▸ Comprobación de lectura
(1) Responde estas preguntas sobre el texto acerca de Sarmiento y la educación:
(a) ¿Cuántas maestras llegaron de Estados Unidos?
(b) ¿Cuántas escuelas creó Sarmiento durante su presidencia?
(c) ¿Entre qué años fue presidente?
(2) Prolonga, por favor, el texto sobre Sarmiento y la educación desde donde termina.

▸ Texto mostrado
<<<<
A fines del 1800, la educación cobraba preponderancia y era considerada el motor del cambio social.
Domingo F. Sarmiento estudió el sistema educativo de Estados Unidos y es por ello que fomentó la idea de traer maestras del país del norte para formar colegas y hacerse cargo de algunas escuelas. Las 65 maestras que llegaron en aquel entonces merecen un capítulo especial, ya que vivieron entre la aceptación y el rechazo y se instalaron en el interior de la república adaptándose a un país en plena construcción.
Y, a su vez, Sarmiento consideraba que la actividad escolar no podía depender de alquilar espacios que no estaban preparados para una formación de calidad; entonces, insistió en la funcionalidad de los edificios escolares. Es por ello que no sólo creó 800 escuelas durante su presidencia (1868- 1874), sino que valoró que los inmuebles tenían que ser adecuados, higiénicos, con grandes patios y debían también transmitir una idea de progreso.
En este sentido, se ocupó de construir escuelas palacios, instituciones con un carácter monumental para que los niños que estudiaran en sus aulas sintieran la grandeza del Estado y, al mismo tiempo, fueran parte de un proceso de integración y homogeneización en medio de la gran oleada inmigratoria. Promovió edificaciones no sólo con buenos pisos, imponentes escaleras, con altas columnas, con esculturas, sino también con baños, donde los niños tuvieran una arquitectura que lo hiciese sentir bien y encontraran allí aquello que no tenían en su casa, al menos mientras asistían a clases.
>>>>
▸ Conjunto de filas
<<<<
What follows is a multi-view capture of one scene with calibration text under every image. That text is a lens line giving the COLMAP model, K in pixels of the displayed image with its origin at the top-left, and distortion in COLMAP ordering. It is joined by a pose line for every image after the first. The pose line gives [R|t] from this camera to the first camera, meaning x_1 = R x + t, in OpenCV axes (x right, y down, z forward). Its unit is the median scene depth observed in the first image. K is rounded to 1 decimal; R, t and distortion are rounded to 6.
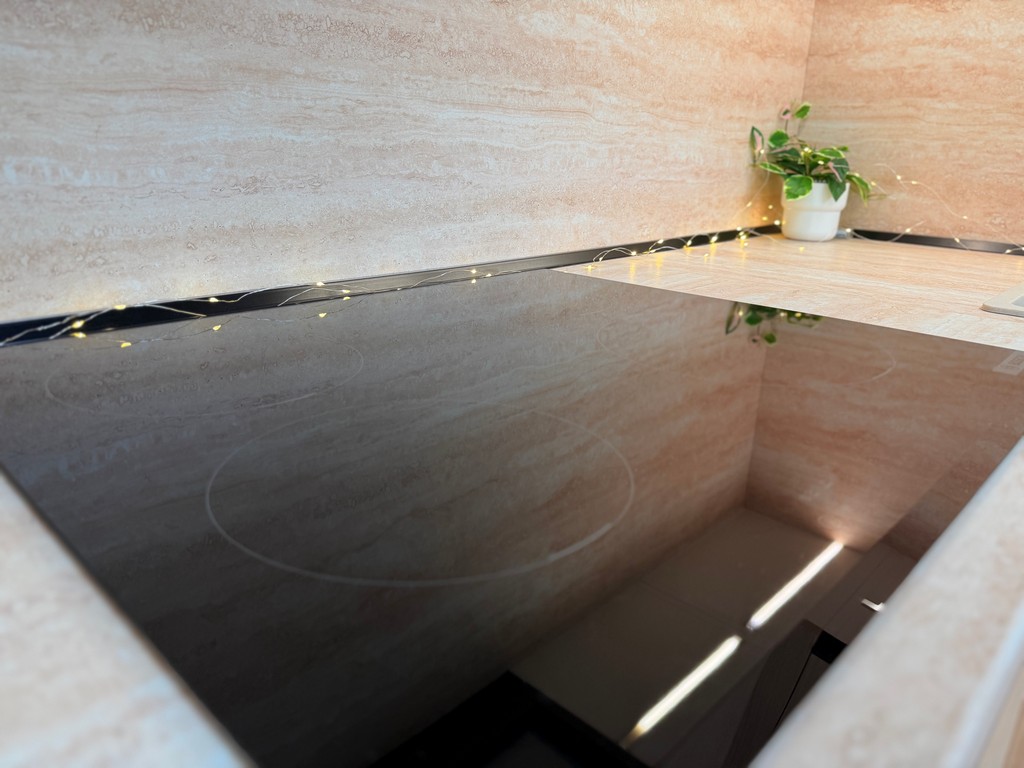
lens RADIAL K [[730.6, 0, 510.4], [0, 730.6, 400.2], [0, 0, 1]] dist [0.075943, -0.121677]
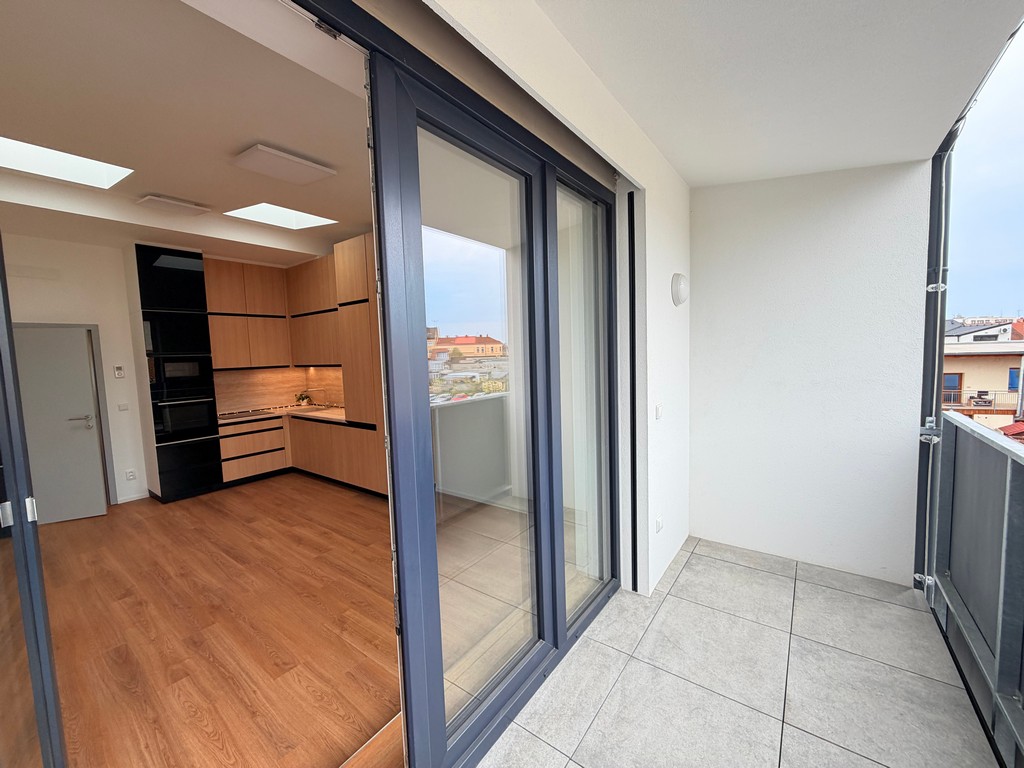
lens RADIAL K [[408.8, 0, 509.2], [0, 408.8, 383.8], [0, 0, 1]] dist [0.000471, 0.000259]
pose [[0.991651, -0.069057, 0.108900, 3.266272], [0.094034, 0.965140, -0.244259, 1.362430], [-0.088236, 0.252460, 0.963576, -5.682081]]
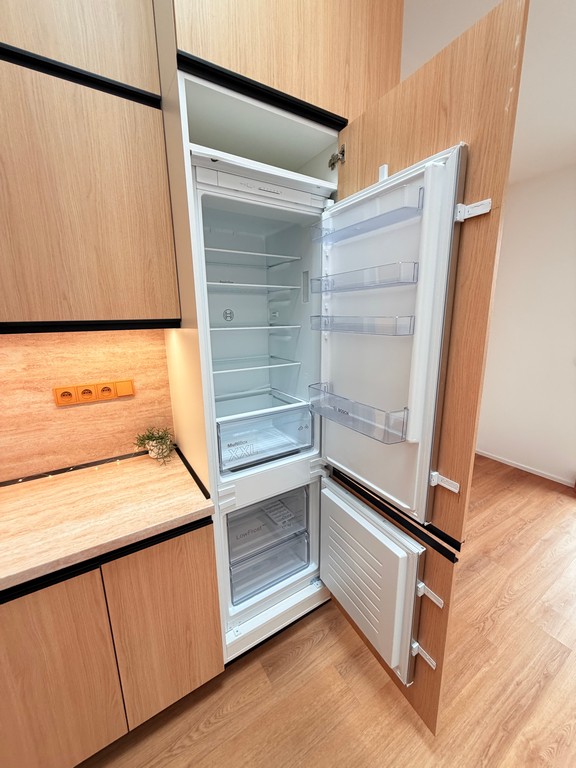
lens RADIAL K [[306.6, 0, 288.3], [0, 306.6, 381.9], [0, 0, 1]] dist [0.000471, 0.000259]
pose [[0.246786, -0.234253, 0.940331, 0.774816], [0.335603, 0.930957, 0.143840, -0.186733], [-0.909102, 0.280081, 0.308363, -1.084873]]
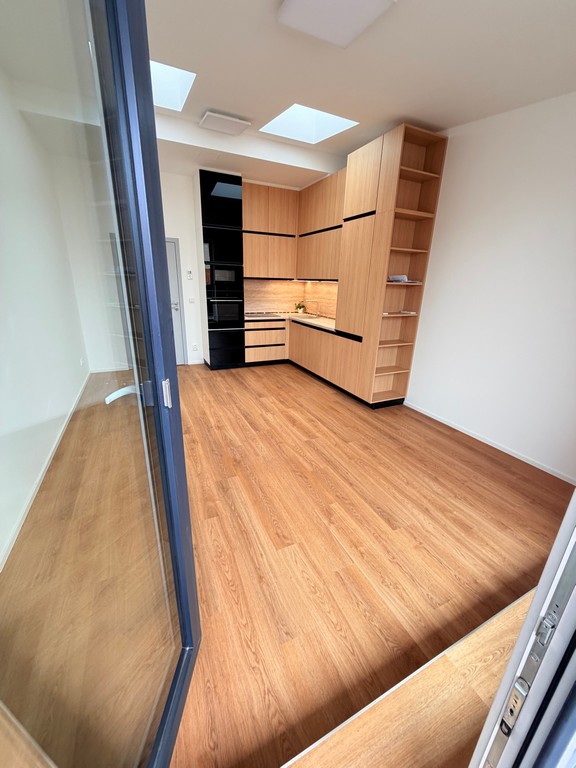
lens RADIAL K [[306.6, 0, 288.3], [0, 306.6, 381.9], [0, 0, 1]] dist [0.000471, 0.000259]
pose [[0.932765, 0.113131, -0.342274, 2.732201], [-0.120122, 0.992759, 0.000778, 1.194696], [0.339883, 0.040388, 0.939600, -4.830127]]
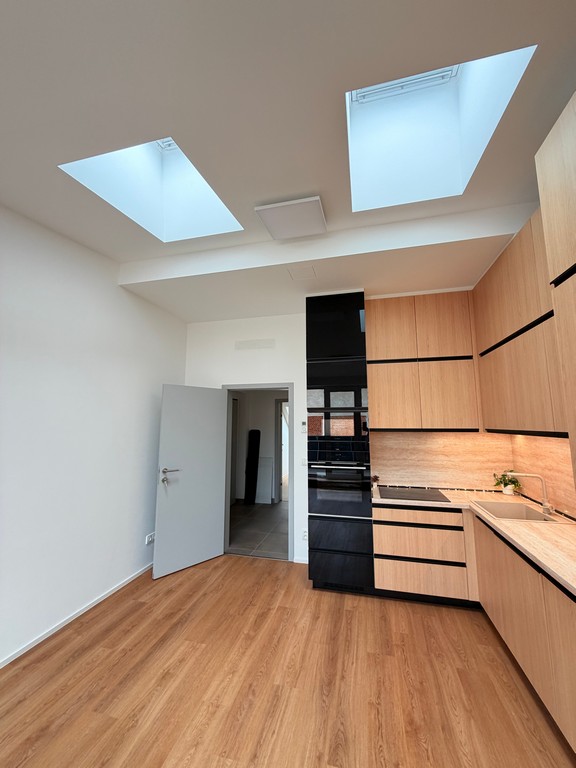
lens RADIAL K [[306.6, 0, 288.3], [0, 306.6, 381.9], [0, 0, 1]] dist [0.000471, 0.000259]
pose [[0.492801, -0.142411, -0.858409, 2.371978], [-0.269225, 0.913154, -0.306051, 0.238518], [0.827445, 0.381927, 0.411663, -2.353128]]
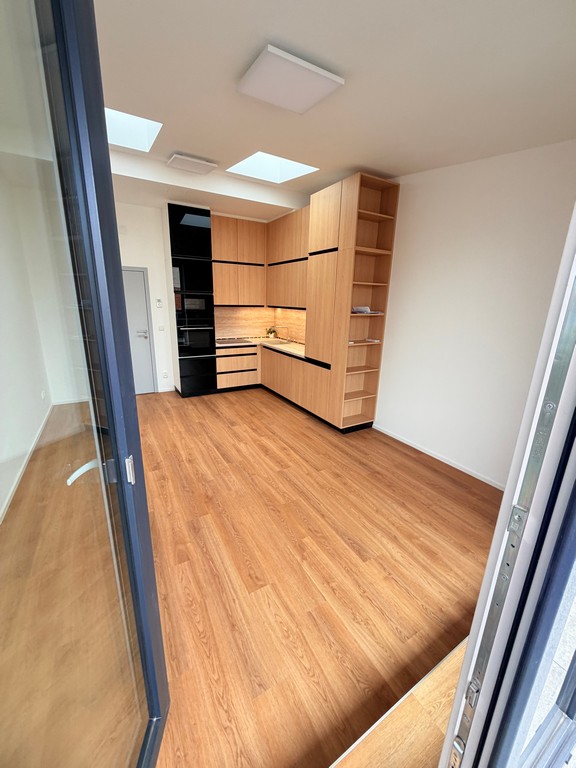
lens RADIAL K [[306.6, 0, 288.3], [0, 306.6, 381.9], [0, 0, 1]] dist [0.000471, 0.000259]
pose [[0.960448, 0.069582, -0.269624, 2.783051], [-0.089021, 0.994188, -0.060538, 1.034295], [0.263845, 0.082146, 0.961061, -4.887539]]
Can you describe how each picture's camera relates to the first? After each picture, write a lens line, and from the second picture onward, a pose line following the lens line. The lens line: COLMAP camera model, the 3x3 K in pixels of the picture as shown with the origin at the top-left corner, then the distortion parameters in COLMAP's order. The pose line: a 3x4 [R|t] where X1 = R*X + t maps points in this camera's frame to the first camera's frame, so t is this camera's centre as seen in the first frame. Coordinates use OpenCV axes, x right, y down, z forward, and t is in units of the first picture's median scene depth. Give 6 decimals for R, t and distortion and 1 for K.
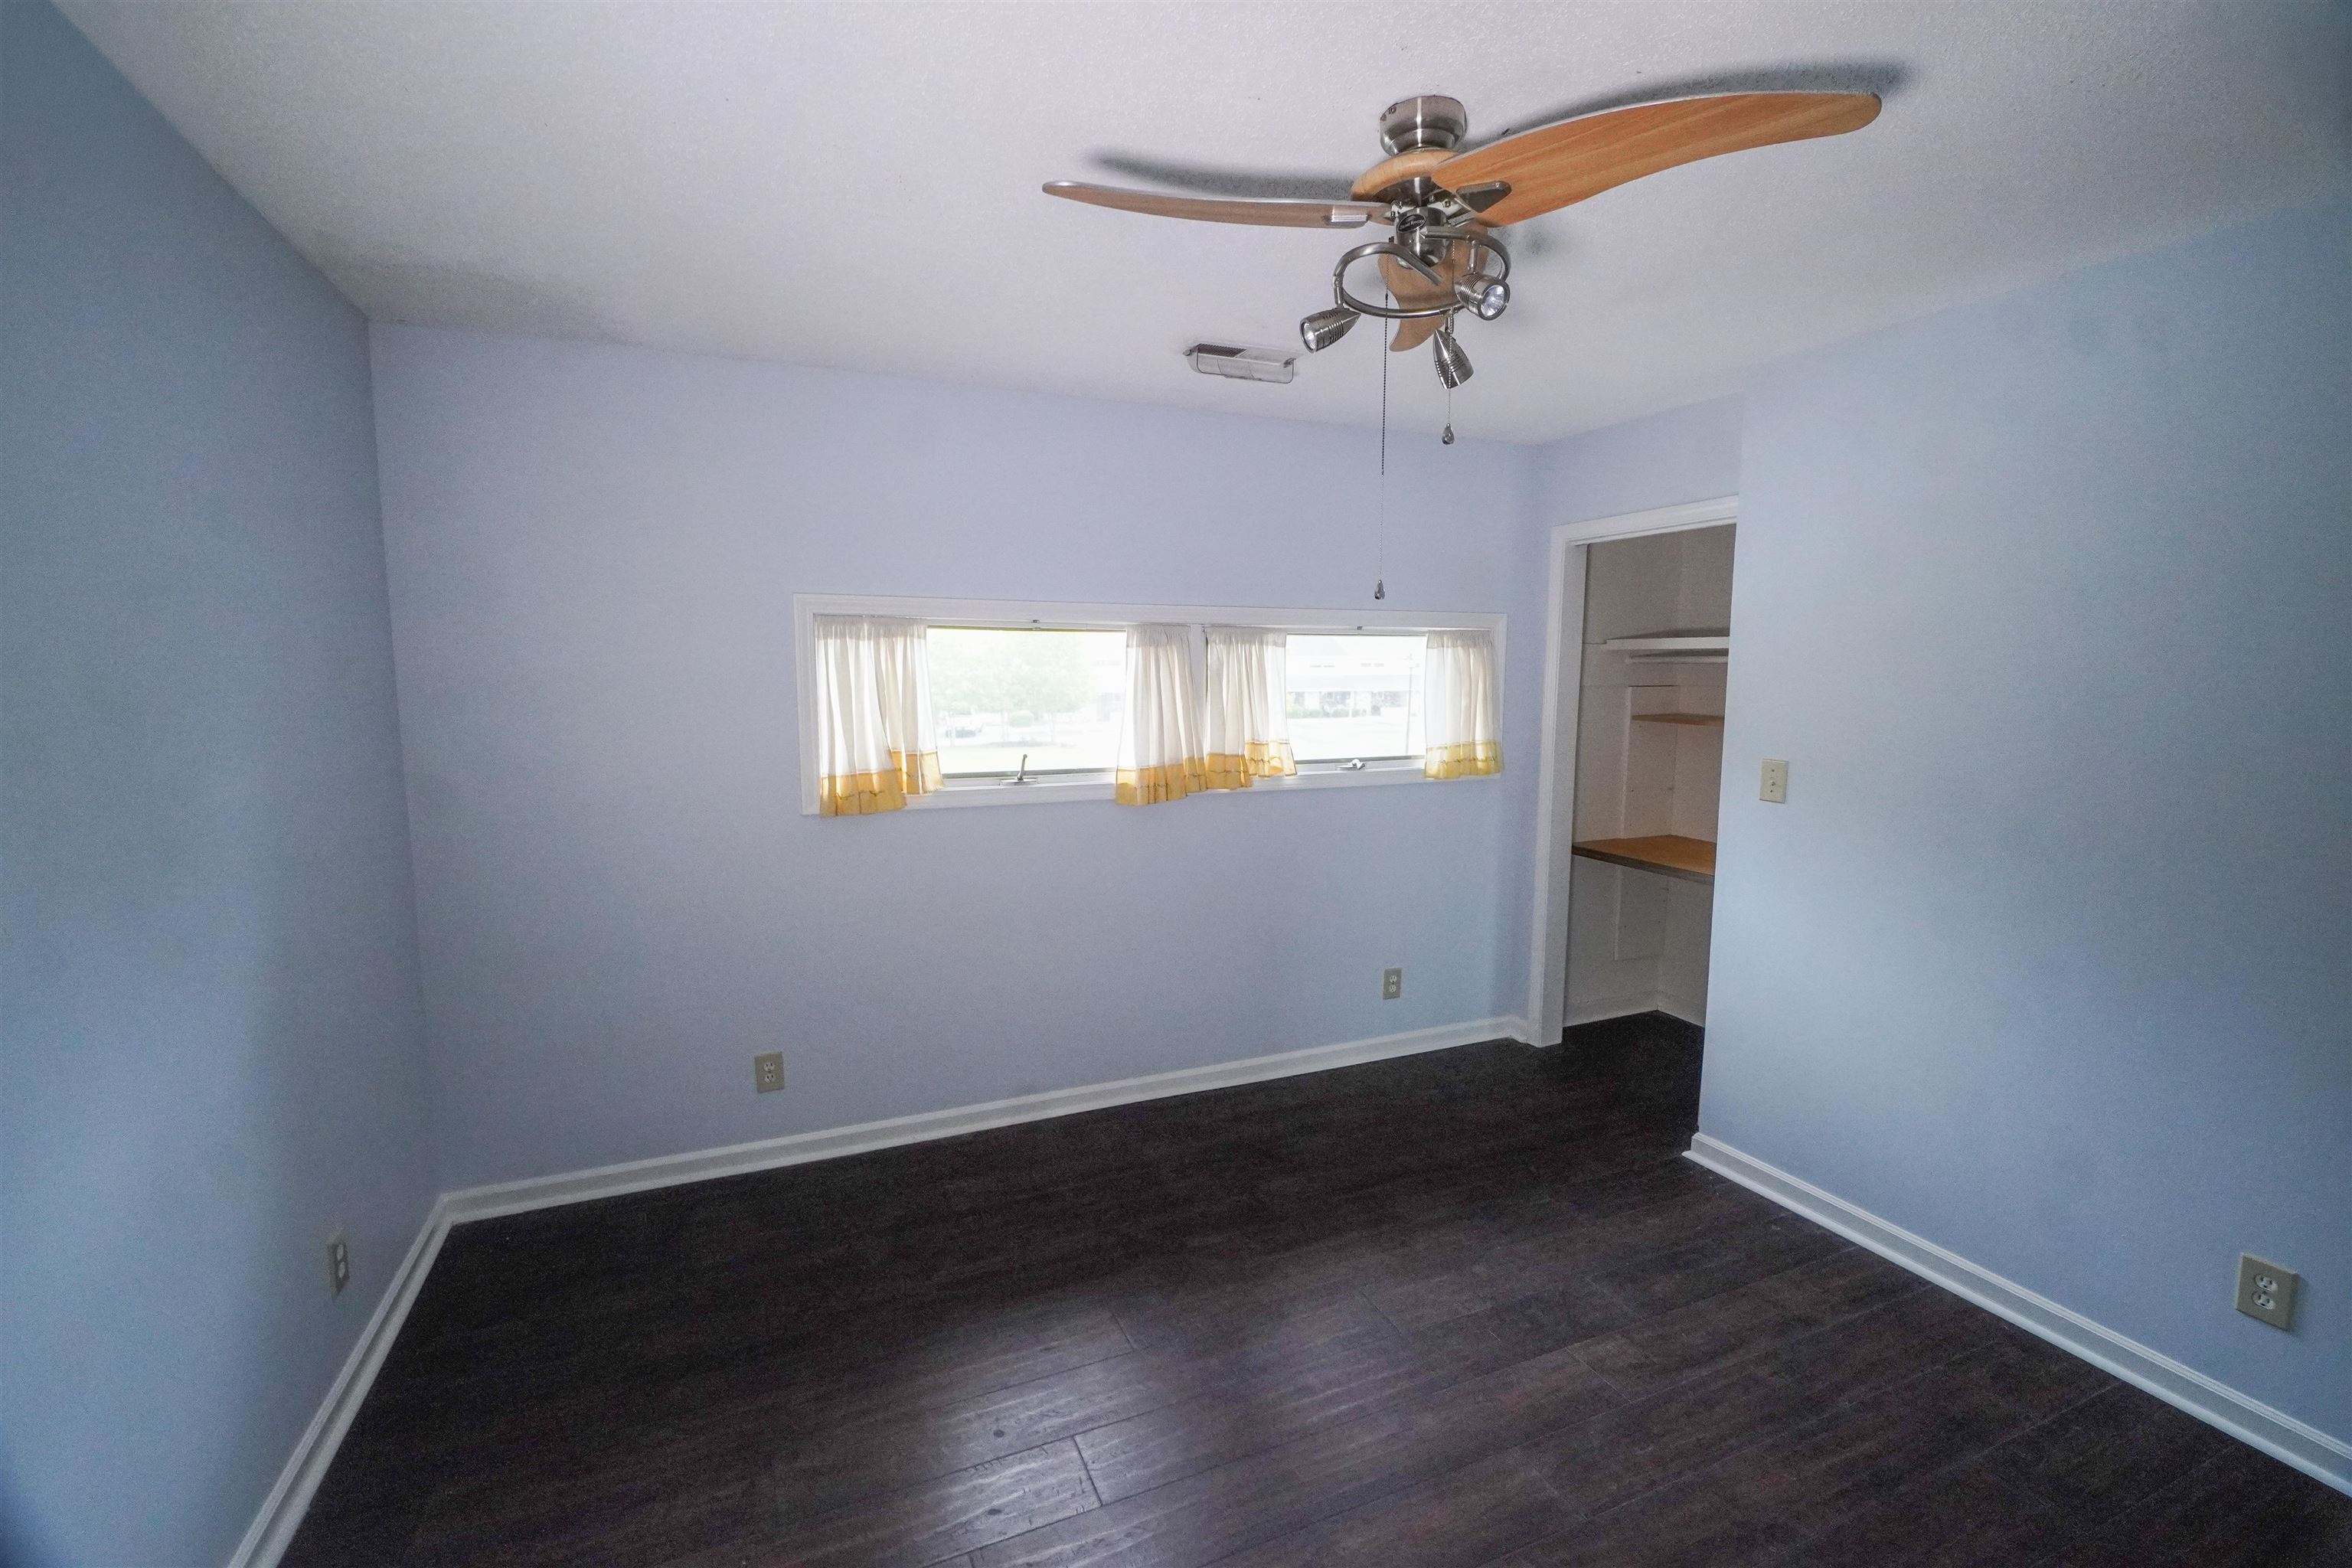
>>>>
▸ Respuestas
(1)
(a) 65.
(b) 800.
(c) De 1868 a 1874.

(2)
De este modo, los estudiantes incorporarían conocimiento, pero también encontrarían un entorno materialmente superior. Los nuevos edificios escuelas respondían a 3 tipologías que variaban en su tamaño, simetría y organización espacial. En la mayoría de las fachadas se destacaba el orden neoclásico, gran puerta de 2 hojas de hierro fundido, gran ventana en el primer piso y un frontis triangular arriba del nombre de cada establecimiento, pilastras rematadas en unos capiteles jónicos, reconocibles por representar 2 volutas descendentes. Los detalles arquitectónicos se remontan a los estilos grecorromanos.
Y las escuelas normales fueron un ejemplo de ello. Grandes y lujosos edificios, que dieron lugar a la corriente normalizadora y se constituyeron como templos del saber con maestras consideradas apóstoles laicos. Y así fundó la primera escuela Normal en Paraná en 1870 y siguió con otras en el interior del país, tales como las de San Nicolás, en 1872, entre otras, valorando el federalismo en la consolidación del derecho a la educación, idea que se plasmó en la primera ley de educación, la Ley N°1420 de 1.884 que garantizaría una escuela gratuita, laica, obligatoria y gradual.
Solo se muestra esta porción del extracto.